Data Analysis of Google Play apps using Python
Apps are a part of our lives now more than ever. The average phone user is likely to check his/her phone 47 times in a day. Gen-Z users however check their phones more often, a whooping 86 times a day according to Deloitte’s 2017 Global Mobile Consumer Survey: U.S. edition, released in December 2017.
According to emarketer, 88% of the time spent on phones is spent on apps. What exactly are people doing on these apps? Which apps are the most popular? Which apps are free? How can a developer make more money from these apps? These questions and many more are what I plan to use data analysis to answer.
The dataset for this analysis was gotten from Kaggle. The data was stored in a csv format, it is structured, organized in rows and columns.
This dataset does not contain all apps on the Google play store but it is a web scraped data of 10k Play Store apps for analyzing the Android market.
Data Cleaning and Manipulation
Python is the tool I have chosen to use for this project. Pandas libraries provide efficient cleaning tools and visualizations in order to gain quick insights.
I downloaded the googlestore dataset from kaggle. This csv file contains 10,841 rows and 13 columns. The columns are App, Category, Rating, Reviews, Size, Installs, Type, Price, Content Rating, Genres, Last Updated, Current Ver, Android Ver.
A boxplot of the Rating shows that the Rating values are concentrated around 4.5 and there is an outlier at 19.0. We know the maximum rating possible is 5.0 hence this 19.0 value should be an error. This row is removed from the dataset.
A fresh plot shows the values concentrated around 4.0 to 4.5 as well as all values being between 0 and 5.

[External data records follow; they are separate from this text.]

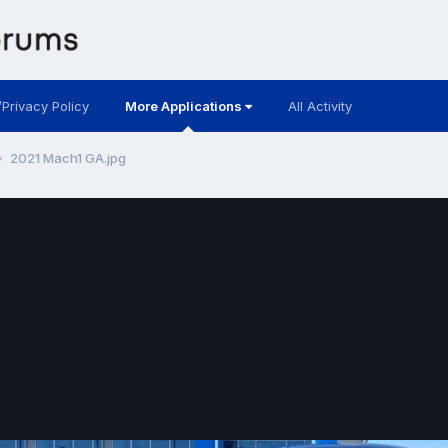
/Privacy Policy
More Applications
All Activity
2021 Mach1 GA.jpg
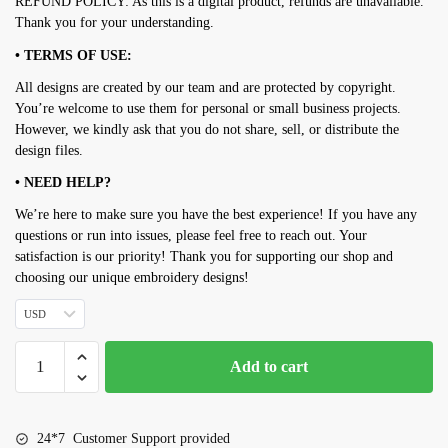
REFUND POLICY: As this is a digital product, refunds are unavailable.
Thank you for your understanding.
• TERMS OF USE:
All designs are created by our team and are protected by copyright.
You’re welcome to use them for personal or small business projects.
However, we kindly ask that you do not share, sell, or distribute the
design files.
• NEED HELP?
We’re here to make sure you have the best experience! If you have any
questions or run into issues, please feel free to reach out. Your
satisfaction is our priority! Thank you for supporting our shop and
choosing our unique embroidery designs!
USD
Bull
Add to cart
head
embroidery
design
24*7 Customer Support provided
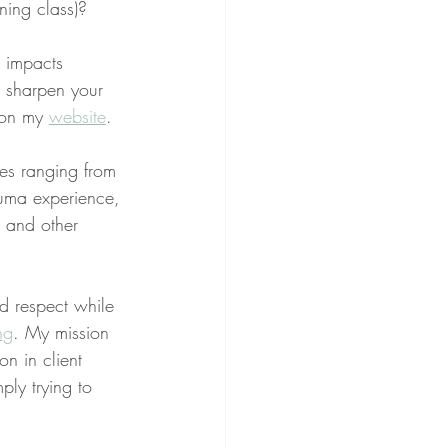
ning class)?
g impacts 
o sharpen your 
 on my 
website
.
ues ranging from 
rauma experience, 
, and other 
nd respect while 
ng
. My mission 
on in client 
ply trying to 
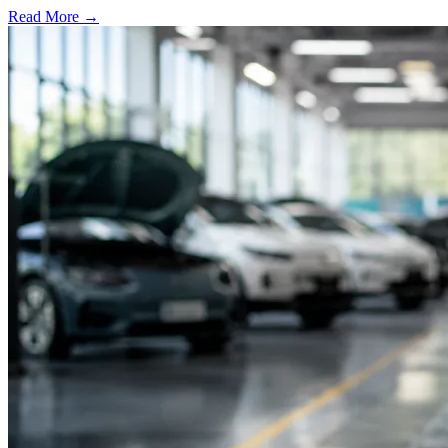
Read More →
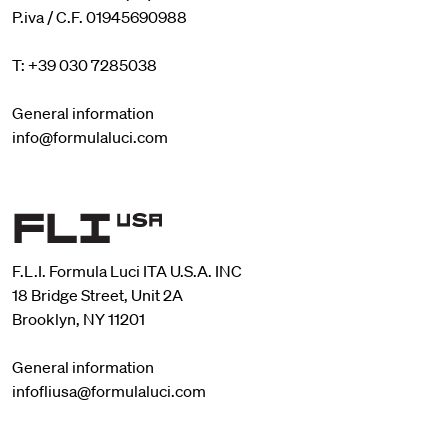
P.iva / C.F. 01945690988
T: +39 030 7285038
General information
info@formulaluci.com
F.L.I. Formula Luci ITA U.S.A. INC
18 Bridge Street, Unit 2A
Brooklyn, NY 11201
General information
infofliusa@formulaluci.com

The dataset consists of null values. The Rating column has 1474 null values, the Type colum has 1 null value while the Current ver and Android ver have 8 and 2 null values respectively. In order to include these rows with null values in the analysis, suitable average values were chosen to fll the null values.
The Reviews, Installs and Price columns are currently formatted in non-numeric datatypes. These columns were formatted appropriately and converted to numeric datatypes.
The categories with most apps in the Google Playstore are FAMILY, GAME, TOOLS, MEDICAL and BUSINESS.
The Category of apps with most installs are GAME, COMMUNICATION, PRODUCTIVITY, SOCIAL and TOOLS.
The app category with the highest ratings in total are FAMILY, GAME and TOOLS. This chart does not say a lot, it is infact very similar to the chart for total number of apps in each category. The average ratings are closely distributed around 4.5 hence the above chart only accentuates the number of apps in each category stat.
A more insightful rating chart will be the average rating of apps in each category. The app category with the highest average rating per app are EVENTS, EDUCATION, ART_AND_DESIGN, BOOKS_AND_REFERENCE and PERSONALIZATION
Free apps make up 92.62% of the apps in googleplaystore while Paid apps account for 7.38%.
The apps that have made the most earning are in the category FAMILY, LIFESTYLE, GAME, FINANCE and PHOTOGRAPHY.
There is no noticeable correlation observed in the numeric fields such as price, reviews, installs, ratings and earnings in the dataset.
However, when only the paid apps were considered, some interesting correlations came up. It was observed that the number of installs have a strong correlation with the number of reviews. Also, the earnings have a strong correlation with the number of installs. The price of the app and the earnings do not have a strong correlation.
- The apps with most earnings are in the FAMILY, LIFESTYLE, GAME, FINANCE and PHOTOGRAPHY categories. A developer/entrepreneur who wants to invest can explore these genres.
- Apps that got the best ratings are in the EVENTS, EDUCATION, ART_AND_DESIGN, BOOKS_AND_REFERENCE and PERSONALIZATION categories.
- The majority of apps in the Google Play store are free.
- There is a high correlation between the number of installs and reviews for paid apps.
- There is a high correlation between the number of installs and earnings for paid apps.
- The number of reviews and earnings also show a strong correlation.